## DIRECTIONS
Reproduce the listing verbatim, starting at its very first line and ending at the line that contains "v(4.53, -8.32) *", with that line included.

## RECORD EXTRACTS
------------------------------

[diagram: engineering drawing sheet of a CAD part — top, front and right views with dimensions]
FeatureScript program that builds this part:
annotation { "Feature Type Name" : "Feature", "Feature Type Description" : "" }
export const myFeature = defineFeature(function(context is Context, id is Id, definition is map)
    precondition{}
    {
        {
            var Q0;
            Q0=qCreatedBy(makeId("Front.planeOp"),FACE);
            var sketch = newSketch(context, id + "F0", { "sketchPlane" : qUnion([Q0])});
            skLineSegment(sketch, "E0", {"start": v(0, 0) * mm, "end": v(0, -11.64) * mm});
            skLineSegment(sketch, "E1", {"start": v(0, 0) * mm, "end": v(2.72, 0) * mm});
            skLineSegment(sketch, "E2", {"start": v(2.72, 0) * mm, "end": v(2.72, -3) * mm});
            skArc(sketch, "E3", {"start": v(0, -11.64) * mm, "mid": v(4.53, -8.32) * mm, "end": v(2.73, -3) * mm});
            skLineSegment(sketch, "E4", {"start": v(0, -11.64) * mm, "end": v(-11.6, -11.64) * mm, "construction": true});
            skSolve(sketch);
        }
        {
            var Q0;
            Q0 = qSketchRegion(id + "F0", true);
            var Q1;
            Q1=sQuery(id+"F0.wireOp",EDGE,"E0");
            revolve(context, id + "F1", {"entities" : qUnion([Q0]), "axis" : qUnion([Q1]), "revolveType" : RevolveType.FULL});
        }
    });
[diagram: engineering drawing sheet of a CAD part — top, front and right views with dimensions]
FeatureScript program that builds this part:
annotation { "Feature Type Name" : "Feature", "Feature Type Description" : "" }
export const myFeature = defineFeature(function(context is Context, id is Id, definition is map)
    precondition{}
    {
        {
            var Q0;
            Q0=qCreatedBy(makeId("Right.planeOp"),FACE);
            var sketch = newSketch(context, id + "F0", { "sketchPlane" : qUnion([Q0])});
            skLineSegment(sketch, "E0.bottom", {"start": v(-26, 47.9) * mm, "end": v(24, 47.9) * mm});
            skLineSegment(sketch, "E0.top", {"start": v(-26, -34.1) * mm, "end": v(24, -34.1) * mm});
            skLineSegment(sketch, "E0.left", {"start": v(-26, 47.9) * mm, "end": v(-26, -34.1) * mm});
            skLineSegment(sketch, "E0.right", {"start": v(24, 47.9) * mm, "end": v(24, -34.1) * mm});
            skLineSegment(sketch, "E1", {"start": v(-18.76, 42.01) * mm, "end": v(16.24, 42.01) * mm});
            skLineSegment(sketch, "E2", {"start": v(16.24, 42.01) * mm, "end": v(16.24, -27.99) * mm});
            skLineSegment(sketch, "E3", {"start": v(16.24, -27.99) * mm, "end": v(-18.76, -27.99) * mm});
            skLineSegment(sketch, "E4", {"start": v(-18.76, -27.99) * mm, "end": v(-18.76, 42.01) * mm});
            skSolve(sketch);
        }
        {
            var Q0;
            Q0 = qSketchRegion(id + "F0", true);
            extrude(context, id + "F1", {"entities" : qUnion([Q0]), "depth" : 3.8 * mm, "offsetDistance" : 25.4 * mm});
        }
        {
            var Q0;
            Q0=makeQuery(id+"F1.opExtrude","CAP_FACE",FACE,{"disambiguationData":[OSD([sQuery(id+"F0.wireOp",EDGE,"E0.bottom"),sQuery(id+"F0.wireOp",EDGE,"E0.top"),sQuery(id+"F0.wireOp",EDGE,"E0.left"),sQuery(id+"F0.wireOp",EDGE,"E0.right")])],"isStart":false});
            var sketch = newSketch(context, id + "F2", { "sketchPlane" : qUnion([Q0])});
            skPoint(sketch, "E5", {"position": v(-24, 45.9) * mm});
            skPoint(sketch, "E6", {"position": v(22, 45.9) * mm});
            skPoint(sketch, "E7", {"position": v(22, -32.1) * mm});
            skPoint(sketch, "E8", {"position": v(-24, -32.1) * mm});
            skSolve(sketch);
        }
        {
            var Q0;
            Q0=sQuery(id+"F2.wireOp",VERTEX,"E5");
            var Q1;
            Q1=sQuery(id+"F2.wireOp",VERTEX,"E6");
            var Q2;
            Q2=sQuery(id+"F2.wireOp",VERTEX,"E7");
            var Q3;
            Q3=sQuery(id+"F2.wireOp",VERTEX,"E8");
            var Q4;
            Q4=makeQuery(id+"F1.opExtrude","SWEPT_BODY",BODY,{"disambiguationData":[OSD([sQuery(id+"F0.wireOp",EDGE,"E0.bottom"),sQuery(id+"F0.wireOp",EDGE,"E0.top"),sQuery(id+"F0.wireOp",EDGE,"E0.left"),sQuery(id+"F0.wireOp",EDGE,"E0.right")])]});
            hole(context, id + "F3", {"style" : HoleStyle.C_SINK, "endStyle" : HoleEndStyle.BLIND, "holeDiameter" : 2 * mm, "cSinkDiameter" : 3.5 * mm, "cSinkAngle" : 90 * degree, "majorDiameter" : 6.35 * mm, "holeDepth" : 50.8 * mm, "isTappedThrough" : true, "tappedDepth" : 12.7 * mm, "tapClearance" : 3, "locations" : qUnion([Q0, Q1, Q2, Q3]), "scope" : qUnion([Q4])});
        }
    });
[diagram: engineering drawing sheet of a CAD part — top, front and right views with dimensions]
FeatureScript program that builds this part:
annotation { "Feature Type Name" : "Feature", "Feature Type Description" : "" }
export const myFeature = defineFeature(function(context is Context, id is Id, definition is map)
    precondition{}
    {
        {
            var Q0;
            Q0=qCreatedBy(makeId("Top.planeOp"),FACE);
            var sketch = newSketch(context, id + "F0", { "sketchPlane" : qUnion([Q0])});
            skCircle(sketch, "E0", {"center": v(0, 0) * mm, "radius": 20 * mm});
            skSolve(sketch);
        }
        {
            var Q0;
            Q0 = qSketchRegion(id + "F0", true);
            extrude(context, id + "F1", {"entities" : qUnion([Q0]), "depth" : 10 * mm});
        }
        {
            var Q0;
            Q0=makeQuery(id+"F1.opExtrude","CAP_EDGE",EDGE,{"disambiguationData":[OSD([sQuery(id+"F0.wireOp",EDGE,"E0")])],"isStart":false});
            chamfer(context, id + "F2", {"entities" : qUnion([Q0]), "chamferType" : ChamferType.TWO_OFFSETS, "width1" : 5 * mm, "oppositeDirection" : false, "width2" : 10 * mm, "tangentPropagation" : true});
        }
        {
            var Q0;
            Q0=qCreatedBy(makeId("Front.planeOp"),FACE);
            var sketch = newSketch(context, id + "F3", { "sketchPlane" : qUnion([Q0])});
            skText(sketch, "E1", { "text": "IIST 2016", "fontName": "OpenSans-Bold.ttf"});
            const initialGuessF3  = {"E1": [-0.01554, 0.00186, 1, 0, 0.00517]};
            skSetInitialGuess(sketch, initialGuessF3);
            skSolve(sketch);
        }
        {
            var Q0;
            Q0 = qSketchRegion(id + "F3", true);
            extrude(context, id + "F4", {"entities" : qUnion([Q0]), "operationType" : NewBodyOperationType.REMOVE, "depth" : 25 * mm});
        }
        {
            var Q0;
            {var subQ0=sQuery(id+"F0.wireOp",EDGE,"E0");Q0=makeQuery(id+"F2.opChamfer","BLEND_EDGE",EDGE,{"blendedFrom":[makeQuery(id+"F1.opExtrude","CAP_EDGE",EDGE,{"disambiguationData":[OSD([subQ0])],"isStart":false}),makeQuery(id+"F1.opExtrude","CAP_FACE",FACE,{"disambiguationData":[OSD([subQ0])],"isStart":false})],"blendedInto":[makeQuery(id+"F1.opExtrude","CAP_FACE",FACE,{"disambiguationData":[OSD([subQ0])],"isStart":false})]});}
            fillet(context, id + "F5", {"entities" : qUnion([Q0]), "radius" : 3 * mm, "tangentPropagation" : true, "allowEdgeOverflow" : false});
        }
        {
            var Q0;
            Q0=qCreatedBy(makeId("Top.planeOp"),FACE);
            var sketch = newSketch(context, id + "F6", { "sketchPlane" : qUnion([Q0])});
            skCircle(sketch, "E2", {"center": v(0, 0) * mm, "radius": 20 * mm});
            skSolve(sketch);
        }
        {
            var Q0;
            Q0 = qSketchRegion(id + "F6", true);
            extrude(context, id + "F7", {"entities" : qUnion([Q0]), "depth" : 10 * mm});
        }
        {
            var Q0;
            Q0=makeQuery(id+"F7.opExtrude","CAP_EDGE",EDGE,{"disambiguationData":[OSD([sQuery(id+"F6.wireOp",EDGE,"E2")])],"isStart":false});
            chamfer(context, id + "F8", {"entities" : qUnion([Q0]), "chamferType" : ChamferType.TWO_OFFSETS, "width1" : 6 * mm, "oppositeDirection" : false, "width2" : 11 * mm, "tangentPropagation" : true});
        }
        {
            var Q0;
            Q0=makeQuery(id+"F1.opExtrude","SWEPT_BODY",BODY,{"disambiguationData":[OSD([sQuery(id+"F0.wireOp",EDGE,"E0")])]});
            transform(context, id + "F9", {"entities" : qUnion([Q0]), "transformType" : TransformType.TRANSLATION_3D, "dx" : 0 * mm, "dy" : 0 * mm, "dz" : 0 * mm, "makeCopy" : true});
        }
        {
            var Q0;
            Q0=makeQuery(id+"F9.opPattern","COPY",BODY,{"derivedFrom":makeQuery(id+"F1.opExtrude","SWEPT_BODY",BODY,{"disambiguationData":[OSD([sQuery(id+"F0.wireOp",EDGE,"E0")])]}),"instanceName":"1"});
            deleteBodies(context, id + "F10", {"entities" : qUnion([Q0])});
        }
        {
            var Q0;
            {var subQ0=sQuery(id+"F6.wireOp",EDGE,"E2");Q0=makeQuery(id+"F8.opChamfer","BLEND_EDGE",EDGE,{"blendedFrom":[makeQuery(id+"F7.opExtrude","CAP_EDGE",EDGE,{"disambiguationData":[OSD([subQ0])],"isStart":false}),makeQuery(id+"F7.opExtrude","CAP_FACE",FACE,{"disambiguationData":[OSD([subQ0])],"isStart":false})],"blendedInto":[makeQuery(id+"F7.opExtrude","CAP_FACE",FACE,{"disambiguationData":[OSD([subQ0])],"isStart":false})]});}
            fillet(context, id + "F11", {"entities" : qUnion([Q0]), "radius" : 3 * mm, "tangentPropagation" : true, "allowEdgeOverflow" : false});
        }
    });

------------------------------

## CORRECT ANSWER
[diagram: engineering drawing sheet of a CAD part — top, front and right views with dimensions]
FeatureScript program that builds this part:
annotation { "Feature Type Name" : "Feature", "Feature Type Description" : "" }
export const myFeature = defineFeature(function(context is Context, id is Id, definition is map)
    precondition{}
    {
        {
            var Q0;
            Q0=qCreatedBy(makeId("Front.planeOp"),FACE);
            var sketch = newSketch(context, id + "F0", { "sketchPlane" : qUnion([Q0])});
            skLineSegment(sketch, "E0", {"start": v(0, 0) * mm, "end": v(0, -11.64) * mm});
            skLineSegment(sketch, "E1", {"start": v(0, 0) * mm, "end": v(2.72, 0) * mm});
            skLineSegment(sketch, "E2", {"start": v(2.72, 0) * mm, "end": v(2.72, -3) * mm});
            skArc(sketch, "E3", {"start": v(0, -11.64) * mm, "mid": v(4.53, -8.32) * mm, "end": v(2.73, -3) * mm});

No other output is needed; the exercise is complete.